> **Aufgaben**:
A. Wann hätte die ukrainische Führung den Krieg laut Trumps Statement im Artikel zu Trump, Putin und der Ukraine beenden sollen?
B. Führe den Artikel zu Trump, Putin und der Ukraine im Anschluss an seinen letzten Satz fort.

> **Textauszug**:
++++

War ein Trump-Deal drin? Darum wollte Putin die Ukraine wehrlos


Kreml-Chef Putin mit Tschetschenen-Führer Kadyrow 2024 beim Besuch der russischen Hochschule für Spezialkräfte in Gudermes
(Foto: picture alliance/dpa/Russian President Press Office)
Nach Meinung von US-Präsident Donald Trump gibt es in der Ukraine "eine Führung, die einen Krieg zugelassen hat, den es nie hätte geben dürfen". In einem Statement erklärt er, "Sie hätten es vor drei Jahren beenden sollen. Sie hätten es nie anfangen sollen. Sie hätten einen Deal machen können. Ich hätte einen Deal machen können, der ihnen fast das ganze Land erhalten hätte." Aber die Ukrainer hätten "sich entschieden, es nicht so zu machen".

++++

> **Extrahierte Daten**:
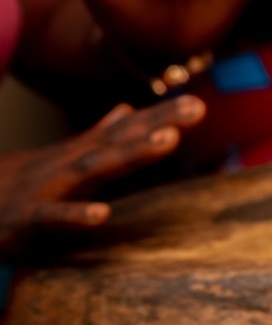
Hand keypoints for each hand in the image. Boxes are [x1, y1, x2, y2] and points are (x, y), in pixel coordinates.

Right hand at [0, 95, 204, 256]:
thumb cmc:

++++

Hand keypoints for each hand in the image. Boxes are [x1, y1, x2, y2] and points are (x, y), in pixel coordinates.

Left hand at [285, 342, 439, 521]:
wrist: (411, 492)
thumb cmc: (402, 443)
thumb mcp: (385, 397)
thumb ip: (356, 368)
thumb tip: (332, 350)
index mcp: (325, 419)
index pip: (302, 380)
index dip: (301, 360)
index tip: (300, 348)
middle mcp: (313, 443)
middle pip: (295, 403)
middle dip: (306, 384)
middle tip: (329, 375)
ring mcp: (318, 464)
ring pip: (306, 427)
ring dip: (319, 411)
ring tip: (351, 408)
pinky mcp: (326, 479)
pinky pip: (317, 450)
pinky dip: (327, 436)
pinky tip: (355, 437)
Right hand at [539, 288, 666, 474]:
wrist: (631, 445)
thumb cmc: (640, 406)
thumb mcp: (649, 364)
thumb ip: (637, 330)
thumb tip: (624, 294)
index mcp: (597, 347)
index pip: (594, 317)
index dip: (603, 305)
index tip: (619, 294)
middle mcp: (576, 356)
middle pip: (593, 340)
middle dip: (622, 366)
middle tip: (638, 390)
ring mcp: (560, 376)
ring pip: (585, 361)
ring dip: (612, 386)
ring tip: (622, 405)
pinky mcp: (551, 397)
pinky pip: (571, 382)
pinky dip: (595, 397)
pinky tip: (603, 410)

++++

> **Ergebnisse**:
A. Vor drei Jahren.

B.
Aussagen mit hohem Schnappatmungs-Faktor. Zugleich Wasser auf die Mühlen derer, die versuchen, die russische Vollinvasion in einen Kontext einzubetten, der der Regierung in Kiew und der Nato eine Mitschuld am Ausbruch des großen Krieges geben würde.
Macht der US-Präsident das Opfer zum Täter? Oder hatte Selenskyj tatsächlich eine Chance, den Krieg zu verhindern? Was passierte im Februar 2022 und in den Wochen davor und danach, als beide Seiten noch miteinander redeten? Antworten auf die wichtigsten Fragen.
Hätte Selenskyj die russische Invasion abwenden können, indem er einen "Deal" ausgehandelt hätte? Zum Beispiel, die beiden Donbass-Oblaste Donezk und Luhansk Putin zu überlassen?
Ein solches Manöver hätte die russische Invasion nicht verhindert, denn eine Annexion zweier Oblaste war nicht Wladimir Putins Kriegsziel. Seine Kriegsziele und seine Sicht auf das Nachbarland hat Putin schon frühzeitig und klar formuliert - zum allerersten Mal im Jahr 1999, als der damalige Präsident Boris Jelzin den ehemaligen KGB-Offizier Putin zum Ministerpräsidenten Russlands ernannte.
Putins erste Regierungserklärung hatte schon damals drei Schwerpunkte:
- Den postsowjetischen Raum wieder an Russland zu binden.
- Russland durch innere Reformen zu stärken.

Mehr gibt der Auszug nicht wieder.